Nicer than Gloss, that's for sure.


----------



## drewsuf82 (May 27, 2012)

Nice!!! how much light/co2 are you using ?


----------



## binbin9 (Jan 31, 2012)

is it a fast grower? Much like the other umbrosum?


----------



## ChadRamsey (Nov 3, 2011)

wow that is a beautiful plant.

i tried to get my hands on that a while back and couldnt. you obviously have more clout than i:frown:


----------



## ThatGuyWithTheFish (Apr 29, 2012)

drewsuf82 said:


> Nice!!! how much light/co2 are you using ?


A ton. Far more than anyone else, probably.


----------



## plantbrain (Dec 15, 2003)

binbin9 said:


> is it a fast grower?
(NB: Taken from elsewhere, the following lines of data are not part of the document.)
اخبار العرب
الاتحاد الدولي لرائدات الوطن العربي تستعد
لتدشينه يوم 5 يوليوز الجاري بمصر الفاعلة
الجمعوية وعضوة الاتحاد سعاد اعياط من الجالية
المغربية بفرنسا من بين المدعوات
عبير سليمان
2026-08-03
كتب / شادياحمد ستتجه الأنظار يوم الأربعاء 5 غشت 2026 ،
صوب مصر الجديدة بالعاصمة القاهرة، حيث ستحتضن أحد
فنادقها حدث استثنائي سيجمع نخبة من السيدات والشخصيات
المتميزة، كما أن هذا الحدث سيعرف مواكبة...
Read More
Much like the other umbrosum?


It's much slower, not a weedy thing like Gloss is, it stays more prostrate and tighter matting. It does not plume up , at least thus far like many foreground carpeting plants.

I got some a while ago from a friend and tossed it out thinking it was plain old M umbrosum. He told me about it and resent some :icon_mad:

I'd say it's about 3-4x slower than Gloss.

Light/CO2 etc, things just grow faster really, the plant will grow in 1/4 the light I have easily I would think.


----------



## HybridHerp (May 24, 2012)

Where does one acquire such a plant?


----------



## wheatiesl337 (Mar 30, 2011)

Does gluteraldehyde melt this stuff?


----------



## wheatiesl337 (Mar 30, 2011)

The only other discussion I have found so far on micrantherum umbrosum and glut is here.

Poster there says the monte carlo can be trained to be resistant to glut dosing. Could be I went too strong on my dosing to start out.


----------



## CT89 (Jul 3, 2013)

I see a shrimp in the picture, so I wonder about the CO2 dosing. That, or Mr. Barr is running an airstone as well, at night?


----------